O que (o escritor da) Esquerda tem que aprender com os evangélicos

O que (o escritor da) Esquerda tem que aprender com os evangélicos

Recentemente foi lançado ao público por meio de alguns blogs um artigo que, inteligentemente, discute a tríade a princípio inseparável: economia-política-religião.

O artigo traz reflexões importantes porém peca em algo que os da própria corrente evangélica/pentecostal/neo-pentecostal pecam: a segregação.

O escritor acusa algumas denominações com a do missionário R.R. Soares ou a Universal do Bispo Macedo de produzirem cultos em escala da broadway, insinuando que, por conta disso, tradições de simplicidade cristã fiquem em segundo plano (com muita boa vontade) no cotidiano daquela comunidade.

Não advogo a favor de missionário ou bispo nenhum, pelo contrário, pessoalmente até tenho discordância com a forma que lidam com o evangelho e essa forma política , contudo, como disse anteriormente, a crise do protestantismo hoje no Brasil é criada pelos próprios evangélicos.

Não raras vezes em conversas comuns você irá ver entre eles alegações de que militantes da causa que pertencem à outra denominação são errados ou o pior, pelo simples fato da comunidade em debate ter crescido, ter se tornado uma gigante em influência e abrangência, já se coloca o rótulo de vendida.

A revista Época, ou Isso é (não me lembro no momento) deu a capa de uma de suas edições do ano passado falando sobre o novo crescimento do protestantismo à margem dos evangélicos. Líderes como Caio Fábio e Carlos Bregantim estão nesse contexto uma vez que incitam essas pequenas reuniões em fundos de quintais ou ex-lojas comerciais (Em tempo, os neo-pentecostais do textos e esses do conteúdo da matéria dessa revista são de correntes completamente diferente se assimilando somente na pseudo simplicidade do pouco número de membros ou da pequenez da congregação).

O fato é que, quando qualquer líder ou seguidor religioso do cristianismo ocidental protestante levanta sua bandeira contra qualquer denominação que apareça na TV ou que por ter ganho notoriedade por suas próprias condições, ele cai numa armadilha social muito comum, muito arisca e muito arriscada, que começou na Escola de Frankfurt, na Alemanha.

Esses alemães, muito doidos, muito à frente, de vanguarda e geniais, tinham uma ideologia que no fim das contas poderia se resumir grosseiramente a seguinte frase "se faz sucesso, não é bom."

E é isso que acontece atualmente.
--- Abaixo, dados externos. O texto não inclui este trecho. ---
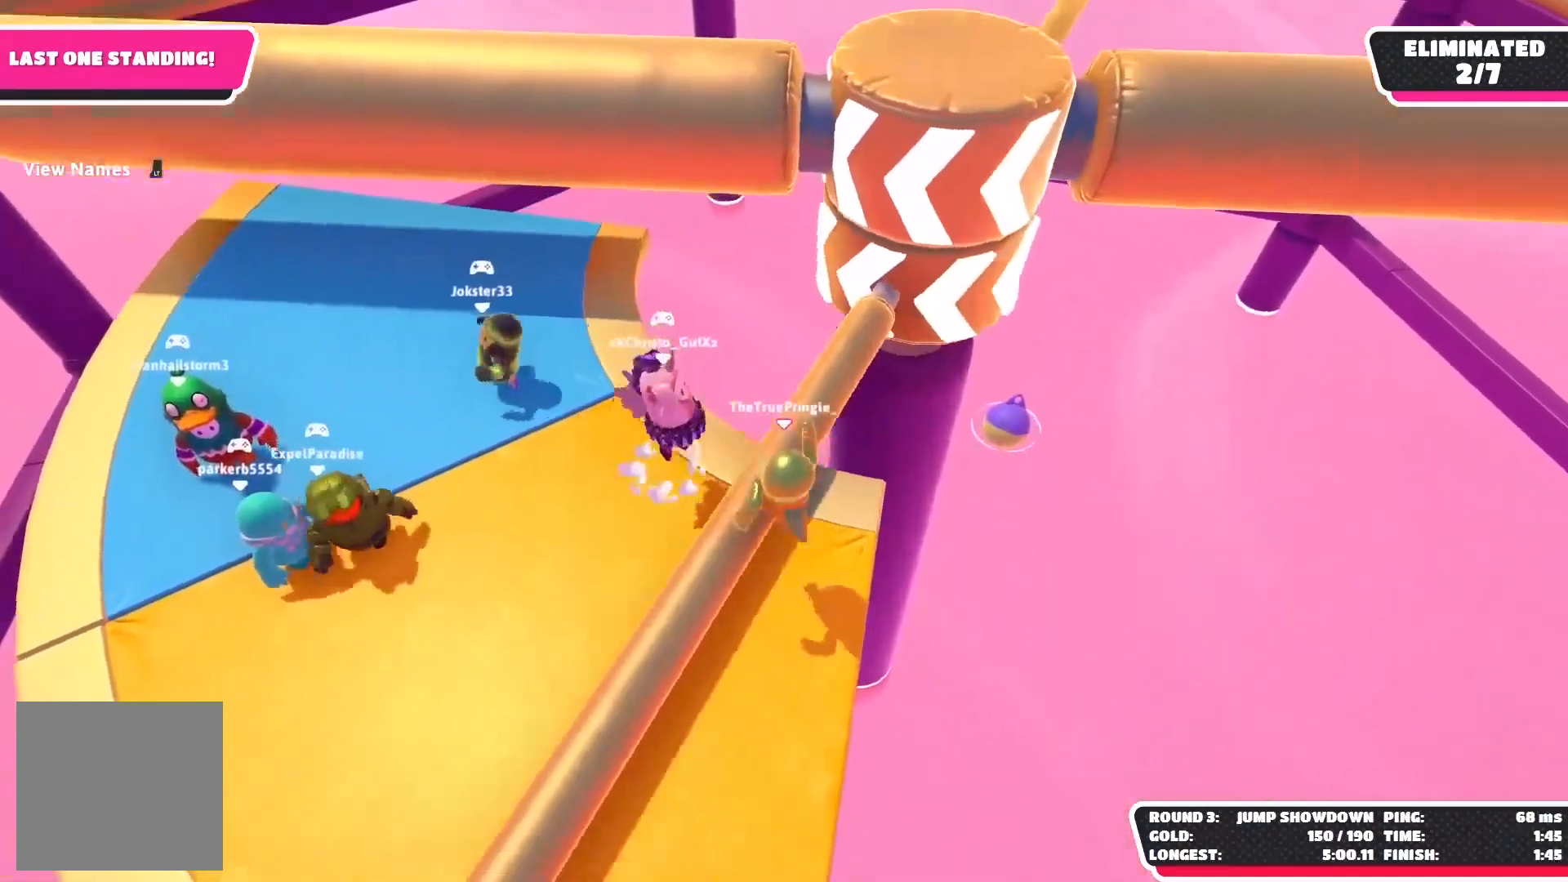
{"buttons": [], "left_stick": "center", "right_stick": "center", "events": [[250, "A", "down"], [400, "A", "up"]]}
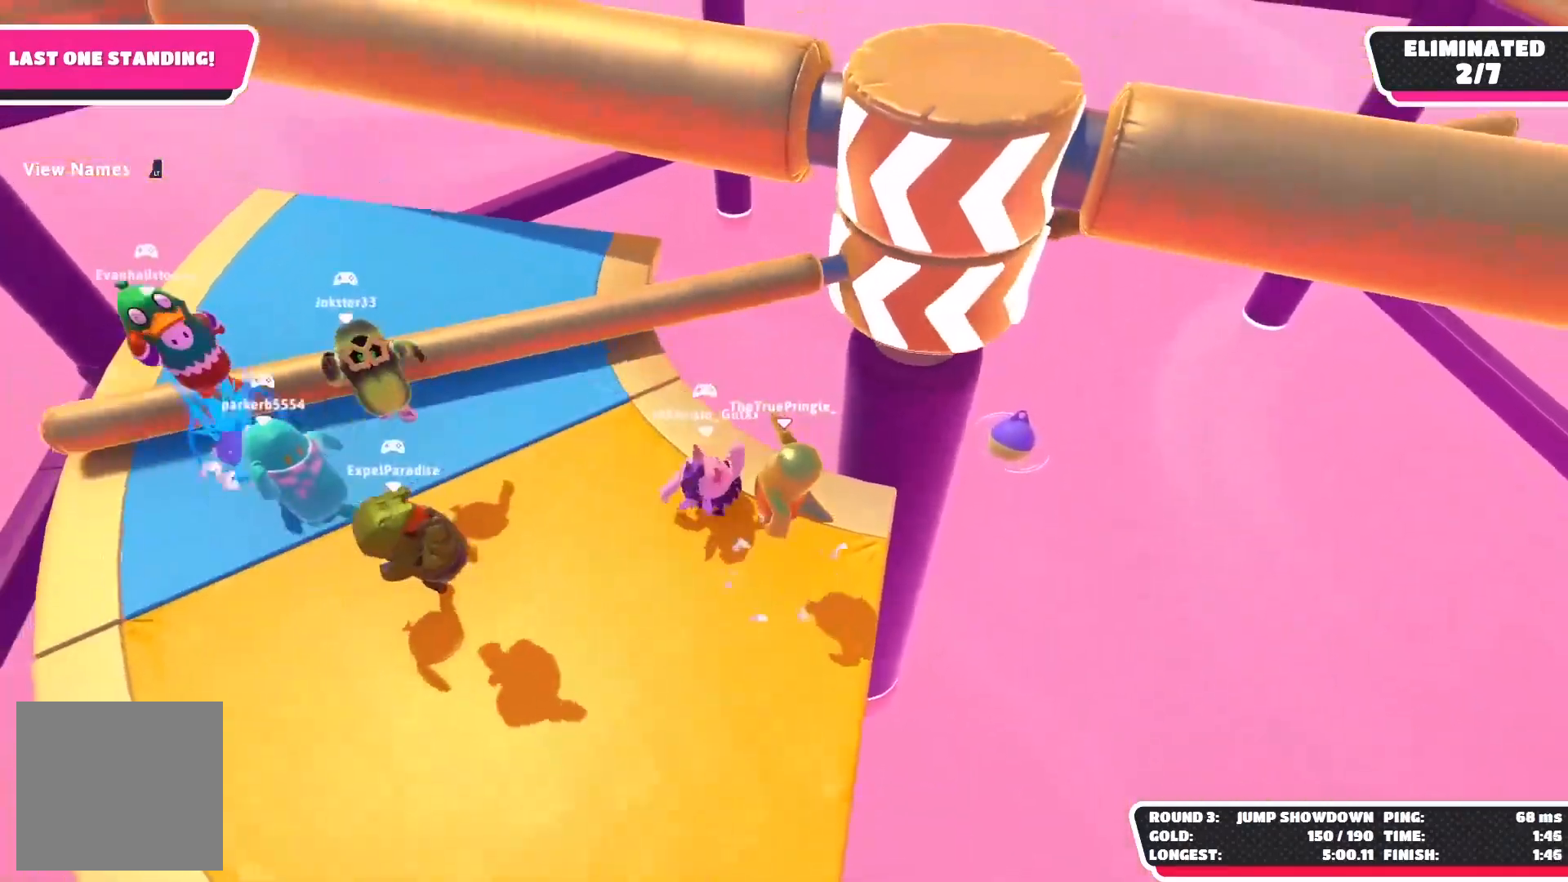
{"buttons": ["A"], "left_stick": "left", "right_stick": "center", "events": [[100, "right_stick", "right"], [217, "right_stick", "center"], [367, "A", "down"], [467, "left_stick", "left"]]}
Qualquer líder religioso/ espiritual é julgado primeiramente pela visibilidade que tem; se a possui muito, um certo pre´-conceito já se instala na interpretação de suas palavras e associar este homem ou mulher à simplicidade, graça, humildade e integridade parece coisa quase impossível.

Como se simplicidade fosse atributo excludente de grandeza e graça de realeza.

O dogma que assolou essa religião durante anos, proveniente da cultura dos franciscanos, que assossiava pobreza à santidade não é verdadeiro nem recíproco: riqueza não é sinônimo de pecado!

O texto se encontra abaixo, essas são algumas pequenas reflexões que eu espero que nos faça pensar e rever nossas atitudes de interpretação.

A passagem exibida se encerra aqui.